是劉海。這個眼睛噴著火的漢子,像見到仇人似的向張仁衝來。張仁知道不妙,卻心虛地說不出話,愣愣地看著劉海撲到麵前。劉海卻也說不出話,顯然是氣得噎住了。兩個人就麵對麵地這麽站著,而所有學員都莫明其妙地注視著他們。

“劉……”張仁抖抖地張嘴,劉海卻一下子爆發了:“你好意思叫我?!你……你幹的好事!好事啊!”張仁急忙攔阻:“劉海!劉海!咱們回頭再說好嗎?先上課,先上課……”“上什麽課?!因為你我犧牲了一個民警啊,張仁同誌!”

劉海的眼淚和話一起噴射出來,張仁頭嗡地一下,傻了。

劉海像農民似的一下子蹲在地上,哇哇大哭起來。學員們攏來,神情嚴肅地看著他們的這兩個同學。
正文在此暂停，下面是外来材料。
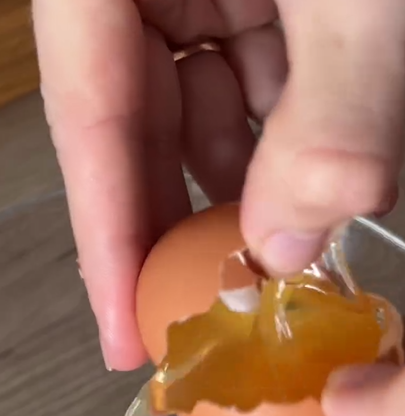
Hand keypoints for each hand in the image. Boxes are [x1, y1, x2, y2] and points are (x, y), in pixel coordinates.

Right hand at [34, 0, 404, 370]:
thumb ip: (331, 113)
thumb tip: (289, 244)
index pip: (85, 112)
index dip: (103, 236)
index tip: (117, 333)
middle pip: (131, 124)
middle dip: (167, 225)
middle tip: (181, 320)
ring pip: (190, 111)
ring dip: (230, 192)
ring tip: (253, 264)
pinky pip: (241, 82)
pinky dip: (271, 142)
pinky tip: (297, 188)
張仁看到吳虹梅俯身安慰劉海,心像掉進冰窟窿一樣冰涼。劉海甩開吳虹梅,衝向張仁,說那民警才二十三歲啊,去年才結婚呀,你讓我怎麽和人家父母交代?!我明明讓你把人控製住你為什麽不辦?!我的人去你們分局問誰誰也不知道,你幹什麽去了?你幹什麽去了?!”“我……我和區委書記……”張仁差點把話說脫了口。劉海大叫你倒是把人安排好啊,他們跑了,一起跑了!回去就作案啊,搶商店!幸虧我們安排了人。遭遇了,開槍了,就……”

“張仁啊,‘三個代表’不是隻抄在黑板上,說在嘴皮子上,你得心口一致呀。咱是啥呀,咱是警察!咱穿著老百姓給咱的警服,在這兒晉監,當高級警官,可你對得起老百姓嗎?我們縣窮,我們警察都三個月沒發工資了,信用社、商店,那都是動老百姓心的地方,咱不能不動心啊。我那幫弟兄,沒黑沒白地幹,可他們的家裏,老婆下崗,父母有病,鄉下那幾畝地也沒人管,誰不是勒著腰帶工作?為什麽,不就為老百姓嗎?不就為老百姓的性命和那點血汗錢的安全嗎?咱這窮警察,再不給老百姓一點安全咱還活著幹嘛?!你說,活著幹嘛呀?!”

沒人說話。和那天聽田偉講話一樣,大家都被一種最真誠的、最樸素的東西給打動了。這種樸素的真誠是流動在人民警察的血管裏的,是一種不會冷卻的熱情;也許,像張仁這樣的人給世俗浸染得太久了,血管裏的熱度巳經不高,但是,大概還不能說他就已經死亡,因為他此時此刻已經是淚流滿麵。

張仁已經多年沒流淚了,心硬了,淚腺也就不發達,善良、誠懇、寬容就都像泉水一樣地幹涸了。此時,他感到了無地自容,他知道自己這回的事是實在太不像話了,他真想脫下這身曾經讓他很得意的警服轉身跑掉,他不配和大家站在一起。一瞬間,他仿佛又看到朱珍珍那得意洋洋的模樣,那嘴臉此時醜陋得不堪人目。

葉老師輕輕地說:“時間到了,先上課吧。”

所有的學員們都一聲不吭地走了。張仁始終沒敢抬起頭來。他就那麽垂著頭,愣愣地站著。他隻看見一雙雙藏藍色的褲角,一雙雙黑色或棕色的皮鞋,從他身邊無聲地移動過去。有一雙女鞋略停了一下,隻一下,然後也走了。張仁憑感覺知道,那一定是吳虹梅。

沒有人了。

一個人也沒有了。

張仁緩緩地蹲了下來。他的手從衣袋裏慢慢拔出,手心裏是一張搓皺了的紙條。不用看,他也記得那上麵畫的那個笑臉,和那簡短親切的話到底是老同學,親!”他攥著那紙條,像一隻挨過打的狼似的嚎啕起來。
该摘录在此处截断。